At each of the crime scenes, a folded piece of paper with the same two words, “Rubaco Pentad,” had been left on the victim’s chest. Since “pentad” is defined as a group of five, the press felt safe in concluding that some sort of small domestic terrorism cell was committing the murders. And “Rubaco,” they decided, was an amalgam of Ruby Ridge and Waco, two of the FBI’s most enduring black eyes, especially among the more radical antigovernment groups, most of which would list the FBI as first-strike targets.
Seeking to further sensationalize the case, the press drew a more abstract but marketable conclusion: that each of the three known victims, because of his or her individual history with the Bureau, could be considered an enemy of the FBI. However, the two assumptions collectively formed a paradox. If the Rubaco Pentad were committing murders to save the world from the FBI, then why was it killing individuals who shared the same beliefs?
Because of the monetary demand, Lasker had initially assumed it was just another extortion with a different coat of paint, and it had been handled as such.

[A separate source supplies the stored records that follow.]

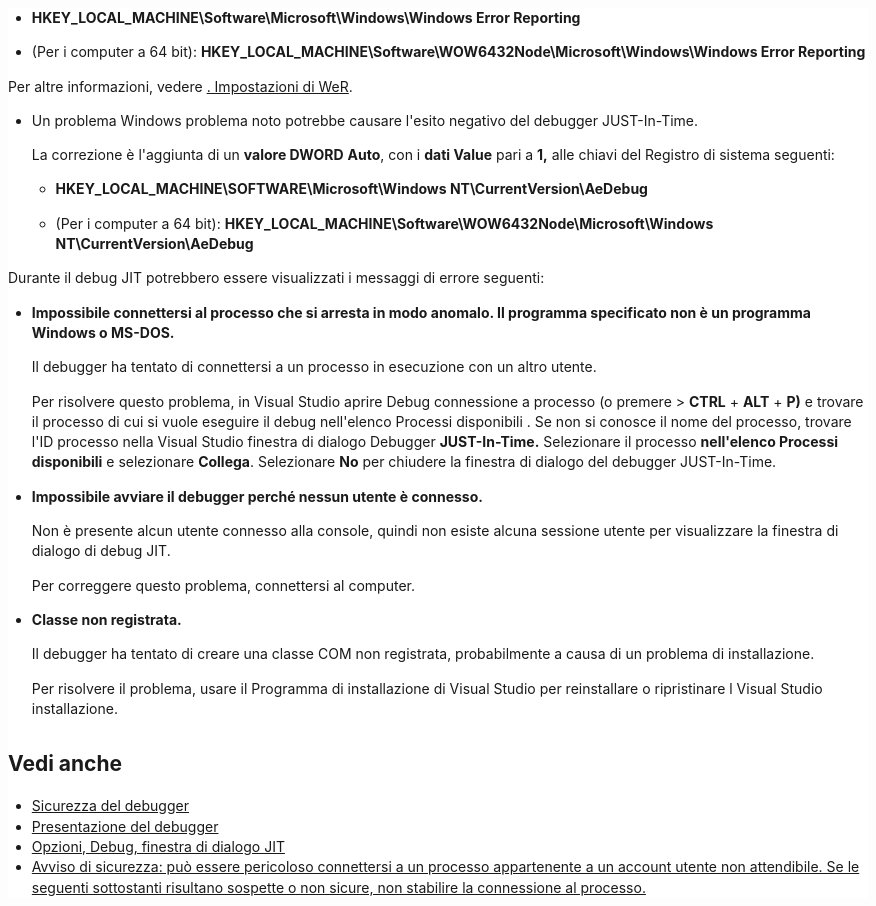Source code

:   - **HKEY_LOCAL_MACHINE\Software\Microsoft\Windows\Windows Error Reporting**

  - (Per i computer a 64 bit): **HKEY_LOCAL_MACHINE\Software\WOW6432Node\Microsoft\Windows\Windows Error Reporting**

  Per altre informazioni, vedere [. Impostazioni di WeR](/windows/desktop/wer/wer-settings).

- Un problema Windows problema noto potrebbe causare l'esito negativo del debugger JUST-In-Time.

  La correzione è l'aggiunta di un **valore DWORD** **Auto**, con i **dati Value** pari a **1,** alle chiavi del Registro di sistema seguenti:

  - **HKEY_LOCAL_MACHINE\SOFTWARE\Microsoft\Windows NT\CurrentVersion\AeDebug**

  - (Per i computer a 64 bit): **HKEY_LOCAL_MACHINE\Software\WOW6432Node\Microsoft\Windows NT\CurrentVersion\AeDebug**

Durante il debug JIT potrebbero essere visualizzati i messaggi di errore seguenti:

- **Impossibile connettersi al processo che si arresta in modo anomalo. Il programma specificato non è un programma Windows o MS-DOS.**

    Il debugger ha tentato di connettersi a un processo in esecuzione con un altro utente.

    Per risolvere questo problema, in Visual Studio aprire Debug connessione a processo (o premere  >   **CTRL**  +  **ALT**  +  **P)**  e trovare il processo di cui si vuole eseguire il debug nell'elenco Processi disponibili . Se non si conosce il nome del processo, trovare l'ID processo nella Visual Studio finestra di dialogo Debugger **JUST-In-Time.** Selezionare il processo **nell'elenco Processi disponibili** e selezionare **Collega**. Selezionare **No** per chiudere la finestra di dialogo del debugger JUST-In-Time.

- **Impossibile avviare il debugger perché nessun utente è connesso.**

    Non è presente alcun utente connesso alla console, quindi non esiste alcuna sessione utente per visualizzare la finestra di dialogo di debug JIT.

    Per correggere questo problema, connettersi al computer.

- **Classe non registrata.**

    Il debugger ha tentato di creare una classe COM non registrata, probabilmente a causa di un problema di installazione.

    Per risolvere il problema, usare il Programma di installazione di Visual Studio per reinstallare o ripristinare l Visual Studio installazione.

## <a name="see-also"></a>Vedi anche

- [Sicurezza del debugger](../debugger/debugger-security.md)
- [Presentazione del debugger](../debugger/debugger-feature-tour.md)
- [Opzioni, Debug, finestra di dialogo JIT](../debugger/just-in-time-debugging-options-dialog-box.md)
- [Avviso di sicurezza: può essere pericoloso connettersi a un processo appartenente a un account utente non attendibile. Se le seguenti sottostanti risultano sospette o non sicure, non stabilire la connessione al processo.](../debugger/security-warning-attaching-to-a-process-owned-by-an-untrusted-user.md)
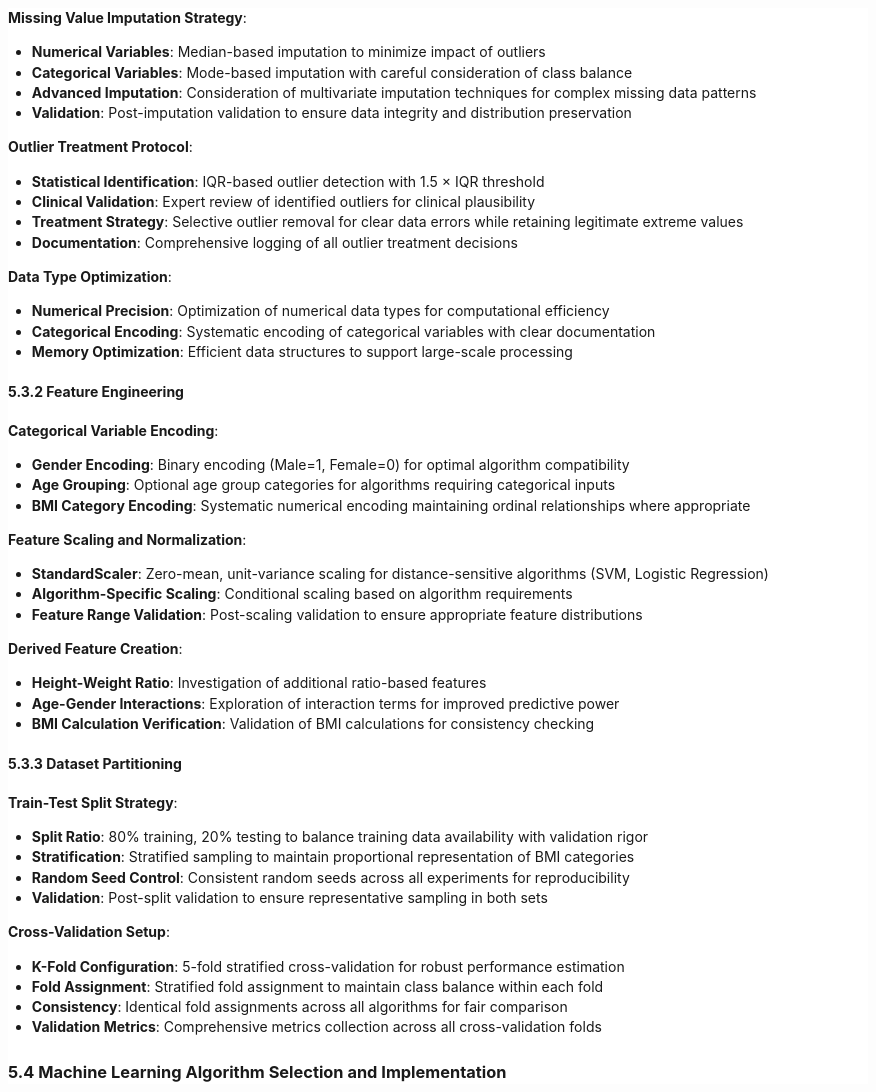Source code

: **Missing Value Imputation Strategy**:
- **Numerical Variables**: Median-based imputation to minimize impact of outliers
- **Categorical Variables**: Mode-based imputation with careful consideration of class balance
- **Advanced Imputation**: Consideration of multivariate imputation techniques for complex missing data patterns
- **Validation**: Post-imputation validation to ensure data integrity and distribution preservation

**Outlier Treatment Protocol**:
- **Statistical Identification**: IQR-based outlier detection with 1.5 × IQR threshold
- **Clinical Validation**: Expert review of identified outliers for clinical plausibility
- **Treatment Strategy**: Selective outlier removal for clear data errors while retaining legitimate extreme values
- **Documentation**: Comprehensive logging of all outlier treatment decisions

**Data Type Optimization**:
- **Numerical Precision**: Optimization of numerical data types for computational efficiency
- **Categorical Encoding**: Systematic encoding of categorical variables with clear documentation
- **Memory Optimization**: Efficient data structures to support large-scale processing

#### 5.3.2 Feature Engineering

**Categorical Variable Encoding**:
- **Gender Encoding**: Binary encoding (Male=1, Female=0) for optimal algorithm compatibility
- **Age Grouping**: Optional age group categories for algorithms requiring categorical inputs
- **BMI Category Encoding**: Systematic numerical encoding maintaining ordinal relationships where appropriate

**Feature Scaling and Normalization**:
- **StandardScaler**: Zero-mean, unit-variance scaling for distance-sensitive algorithms (SVM, Logistic Regression)
- **Algorithm-Specific Scaling**: Conditional scaling based on algorithm requirements
- **Feature Range Validation**: Post-scaling validation to ensure appropriate feature distributions

**Derived Feature Creation**:
- **Height-Weight Ratio**: Investigation of additional ratio-based features
- **Age-Gender Interactions**: Exploration of interaction terms for improved predictive power
- **BMI Calculation Verification**: Validation of BMI calculations for consistency checking

#### 5.3.3 Dataset Partitioning

**Train-Test Split Strategy**:
- **Split Ratio**: 80% training, 20% testing to balance training data availability with validation rigor
- **Stratification**: Stratified sampling to maintain proportional representation of BMI categories
- **Random Seed Control**: Consistent random seeds across all experiments for reproducibility
- **Validation**: Post-split validation to ensure representative sampling in both sets

**Cross-Validation Setup**:
- **K-Fold Configuration**: 5-fold stratified cross-validation for robust performance estimation
- **Fold Assignment**: Stratified fold assignment to maintain class balance within each fold
- **Consistency**: Identical fold assignments across all algorithms for fair comparison
- **Validation Metrics**: Comprehensive metrics collection across all cross-validation folds

### 5.4 Machine Learning Algorithm Selection and Implementation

Terrorists who demanded money were simply extortionists no matter what kind of rhetoric accompanied their demands. But after they left the hundred-dollar bills lying around Dan West’s body, their long-range plans for the money suddenly seemed a more ominous possibility. If they were legitimate terrorists, there would be, as they had warned in their first demand letter, an irresistible irony to the idea of using secretly paid FBI money to commit mass murder, something for which the public would never forgive the Bureau.